Oggi, nel mondo, si stima una popolazione composta da quasi sette miliardi e cinquecento milioni di persone. Purtroppo, molte di queste soffrono la fame, la povertà, la denutrizione, la disperazione vera e propria, e tutte si trovano, in gran maggioranza, nel continente africano. Tuttavia, le cose potrebbero cambiare molto presto grazie alla tecnologia, la quale, con la produzione della famigerata moneta digitale Bitcoin – rete peer-to-peer che consente di effettuare pagamenti senza l’utilizzo di una moneta legalmente esistente e attestata da un ente governativo come lo Stato di appartenenza -, molti nativi africani potranno cominciare ad avere accesso a un sistema finanziario progredito.
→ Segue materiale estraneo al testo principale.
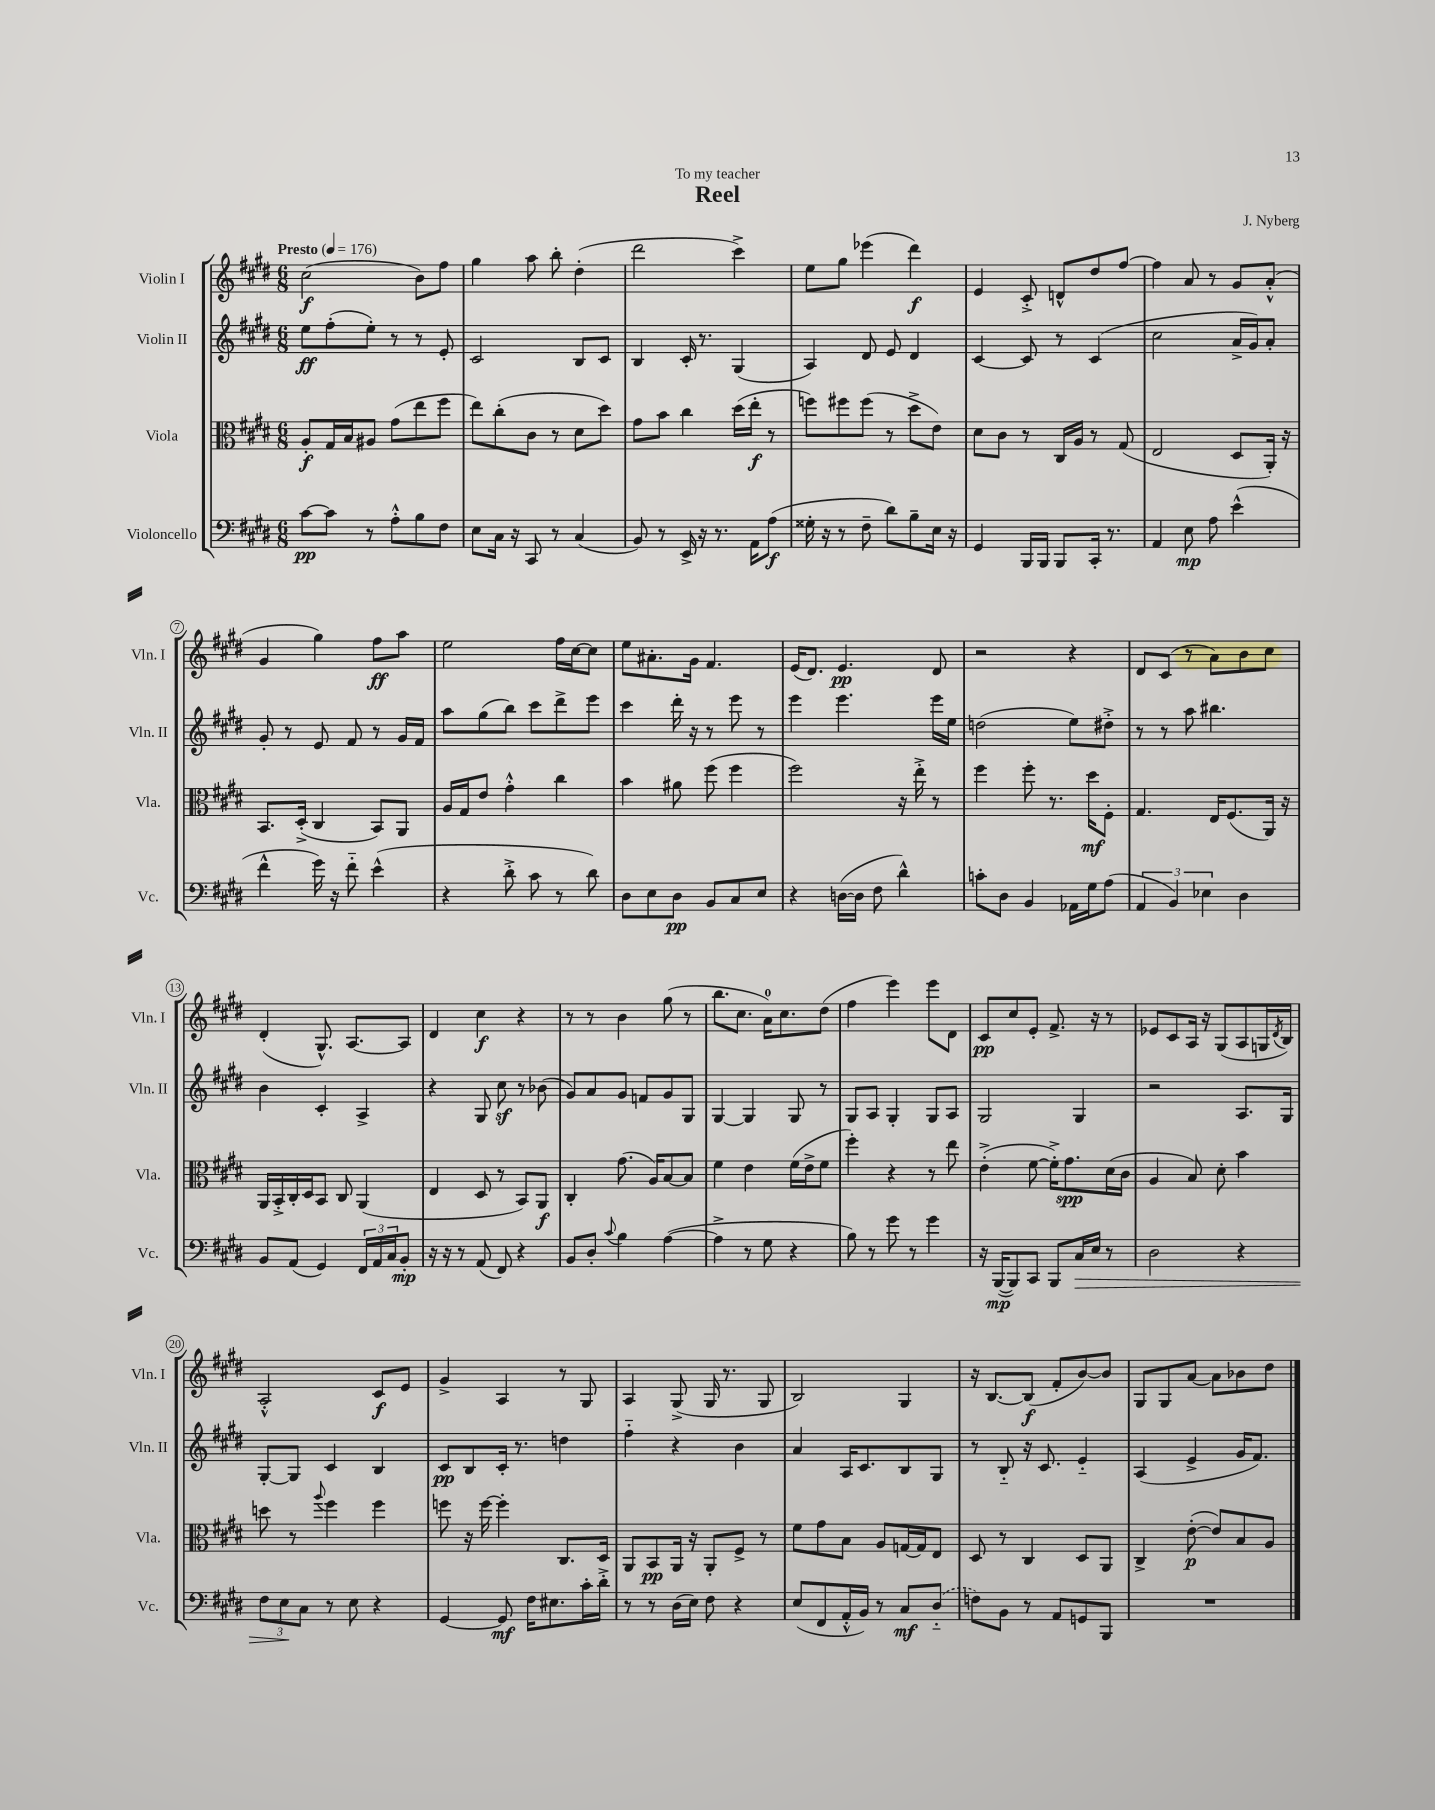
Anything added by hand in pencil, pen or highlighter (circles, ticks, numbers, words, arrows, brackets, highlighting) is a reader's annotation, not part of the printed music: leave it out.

**kern	**kern	**kern	**kern
*staff4	*staff3	*staff2	*staff1
*clefF4	*clefC3	*clefG2	*clefG2
*k[f#c#g#d#]	*k[f#c#g#d#]	*k[f#c#g#d#]	*k[f#c#g#d#]
*M6/8	*M6/8	*M6/8	*M6/8
*MM176	*MM176	*MM176	*MM176
[8c#	8A'	8ee	(2cc#
8c#]	16G#	(8ff#'	.
.	16B	.	.
8r	8A#	8ee')	.
8A'^^	(8g#	8r	.
8B	8ee	8r	8b)
8F#	8ff#	8e'	8ff#
=	=	=	=
8E	8ee)	2c#	4gg#
16C#	(8cc#'	.	.
16r	.	.	.
8CC#	8c#	.	8aa
8r	8r	.	8bb'
(4C#	8d#	8B	(4dd#'
.	8dd#)	8c#	.
=	=	=	=
8BB)	8g#	4B	2ddd#
8r	8b	.	.
16EE^	4cc#	16c#'	.
16r	.	8.r	.
8.r	.	.	.
.	(16dd#	(4G#	4ccc#^)
16AA	16ee'	.	.
(8A	8r	.	.
=	=	=	=
16G##'	8ff)	4A)	8ee
16r	.	.	.
8r	8ff#	.	8gg#
8F#~	(8ff#	8d#	(4eee-
8d#)	8r	8e	.
8B~	8dd#^	4d#	4ddd#)
16E	8e)	.	.
16r	.	.	.
=	=	=	=
4GG#	8d#	[4c#	4e
.	8c#	.	.
16BBB	8r	8c#]	8c#'^
16BBB	.	.	.
8BBB	16C#	8r	8d^^
.	16A	.	.
16CC#'	8r	(4c#	8dd#
8.r	.	.	.
.	(8G#	.	[8ff#
=	=	=	=
4AA	2E	2cc#	4ff#]
8E	.	.	8a
8A	.	.	8r
(4e^^	8D#	16a^	8g#
.	.	16g#)	.
.	16AA')	8a'	(8a'^^
.	16r	.	.
=	=	=	=
4f#^^	8.BB	8g#'	4g#
.	.	8r	.
.	(16D#'^	.	.
16g#)	4C#	8e	4gg#)
16r	.	.	.
8f#'~	.	8f#	.
(4e^^	8BB)	8r	8ff#
.	8AA	16g#	8aa
.	.	16f#	.
=	=	=	=
4r	16A	8aa	2ee
.	16G#	.	.
.	8e	(8gg#	.
8d#'^	4g#'^^	8bb)	.
8c#	.	8ccc#	.
8r	4cc#	8ddd#^	16ff#
.	.	.	[16cc#
8d#)	.	8eee	8cc#]
=	=	=	=
8D#	4b	4ccc#	8ee
8E	.	.	8.a#'
8D#	8a#	16ddd#'	.
.	.	16r	16g#
8BB	(8ff#	8r	4.f#
8C#	4ff#	8eee	.
8E	.	8r	.
=	=	=	=
4r	2ff#)	4eee	(16e
.	.	.	8.d#)
([16D	.	4.eee	4.e
16D]	.	.	.
8F#	.	.	.
4d#^^)	16r	.	.
.	16ee'^	.	.
.	8r	16eee	8d#
.	.	16ee	.
=	=	=	=
8c'	4ff#	(2dd	2r
8D#	.	.	.
4BB	8ff#'	.	.
.	8.r	.	.
16AA-	.	8ee)	4r
16G#	16dd#	.	.
(8A	8F#'	8dd#'^	.
=	=	=	=
6AA	4.G#	8r	8d#
.	.	8r	(8c#
6BB)	.	.	.
.	.	8aa	8r
6E-	.	.	.
.	16E	4.bb#	8a)
.	(8.F#	.	.
4D#	.	.	8b
.	16AA)	.	8cc#
.	16r	.	.
=	=	=	=
8BB	16AA	4b	(4d#'
.	16BB'^	.	.
(8AA	16C#'	.	.
.	16D#	.	.
4GG#)	8BB	4c#'	8.G#^^)
.	8C#	.	.
.	.	.	[8.A
24FF#	(4AA	4A^	.
24AA	.	.	.
24C#	.	.	.
8BB'	.	.	8A]
=	=	=	=
16r	4E	4r	4d#
16r	.	.	.
8r	.	.	.
(8AA	8D#	8G#	4cc#
8FF#)	8r	8cc#	.
4r	8BB)	8r	4r
.	8AA	(8b-	.
=	=	=	=
8BB	4C#'	8g#)	8r
8D#'	.	8a	8r
8qqc#	.	.	.
4B	(8.g#	8g#	4b
.	.	8f	.
.	16A)	.	.
([4A	[8B	8g#	(8gg#
.	8B]	8G#	8r
=	=	=	=
4A^]	4f#	[4G#	8.bb
.	.	.	8.cc#
8r	4e	4G#]	.
8G#	.	.	16a)
.	.	.	8.cc#
4r	(16f#	8G#	.
.	16e^	.	.
.	8f#	8r	(8dd#
=	=	=	=
8B)	4ff#')	8G#	4ff#
8r	.	8A	.
8g#	4r	4G#'	4eee)
8r	.	.	.
4g#	8r	8G#	8eee
.	8ee	8A	8d#
=	=	=	=
16r	(4e'^	2G#	8c#
([16BBB	.	.	.
8BBB])	.	.	8cc#
8CC#	[8f#	.	8e'
8BBB	16f#'^])	.	8.f#^
.	8.g#	.	.
16C#	.	4G#	.
16E	.	.	16r
8r	(16d#	.	8r
.	16c#	.	.
=	=	=	=
2D#	4A	2r	8e-
.	.	.	8c#
.	8B)	.	16A
.	.	.	16r
.	8d#'	.	(8G#
4r	4b	8.A	8A
.	.	.	16G
.	.	.	8qd#
.	.	16G#	16B)
=	=	=	=
12F#	8dd	[8G#'	2A'^^
12E	.	.	.
.	8r	8G#]	.
12C#	.	.	.
.	8qqaa	.	.
8r	4ff#	4c#	.
8E	.	.	.
4r	4ff#	4B	8c#
.	.	.	8e
=	=	=	=
[4GG#	8ff	8c#	4g#^
.	16r	8B	.
.	[16ff	.	.
8GG#]	4ff']	16c#'	4A
.	.	8.r	.
16F#	.	.	.
8.E#	.	.	.
.	8.C#	4dd	8r
16c#'	.	.	8G#
16d#'^	16D#	.	.
=	=	=	=
8r	8AA	4ff#'~	4A
8r	8BB	.	.
(16D#	16AA	4r	(8G#^
16E)	16r	.	.
8F#	8AA'	.	16G#
.	.	.	8.r
4r	8F#^	4b	.
.	8r	.	8G#
=	=	=	=
(8E	8f#	4a	2B)
8FF#	8g#	.	.
16AA'^^	8B	16A	.
16BB)	.	8.c#	.
8r	8A	.	.
8C#	[16G	8B	4G#
.	16G]	.	.
(8D#'~	8E	8G#	.
=	=	=	=
8F)	8D#	8r	16r
.	.	.	[8.B
8BB	8r	8B'~	.
8r	4C#	16r	(8B]
.	.	8.c#	.
8AA	.	.	8f#'
8GG	8D#	4e'~	[8b)
8BBB	8AA	.	8b]
=	=	=	=
2.r	4C#^	(4A	8G#
.	.	.	8G#
.	([8e'	4e^	[8a
.	8e])	.	8a]
.	8B	16g#	8b-
.	.	8.f#)	.
.	8A	.	8dd#
==	==	==	==
*-	*-	*-	*-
E non si tratta di un’invenzione di tecnofinanza, ma di una realtà ben presto raggiungibile: difatti, la prima nazione che potrebbe avvalersi di questa metodologia è il Senegal, il quale rappresenterà una sorta di test, per vedere se questo strumento possa realmente funzionare. Qualora tutto andrà a gonfie vele come previsto, il franco CFA, la moneta attualmente in corso in Africa, verrà associata alla valuta digitale sopracitata. Gli Stati che ne beneficeranno saranno probabilmente il Burkina Faso, il Benin, la Costa d’Avorio, il Mali, il Niger, il Togo e la Guinea Bissau. La nuova valuta verrà denominata eCFA e sarà emessa dalla Banque Régionale de Marché in tutti gli Stati che l’hanno accettata. Mediante portafoglio elettronico online, questa moneta permetterà di eseguire transazioni su tutte le piattaforme adatte e tramite smartphone. Affidabilità, sicurezza e interoperabilità, queste le garanzie offerte dall’eCFA.
Meno nel 20% della popolazione africana può approfittare di servizi bancari basilari ed esistenti in ogni singola parte del mondo: tramite la tecnologia alla base del Bitcoin, Blockchain, il singolo individuo potrà invece possedere anche un conto corrente personale. Alla stregua di ogni altra banconota, l’eCFA sarà formata da una filigrana, il numero di serie e la sottoscrizione del governatore statale. eCurrency assegnerà a ogni singola banca un motore per la produzione di valuta digitale, dispositivo da tenere all’interno di un caveau in modalità offline e da utilizzare solamente in caso di necessità. I Paesi che già ne fanno uso, a oggi, sono l’Ecuador e la Tunisia, ma parecchi istituti di credito mondiali stanno pensando di appropriarsene. Non si riuscirà forse a sanare il divario fra l’occidente e le popolazioni, cosiddette, del Terzo Mondo, ma dove possibile, provare a portare un po’ di pace e di prosperità sarebbe davvero l’aspirazione migliore.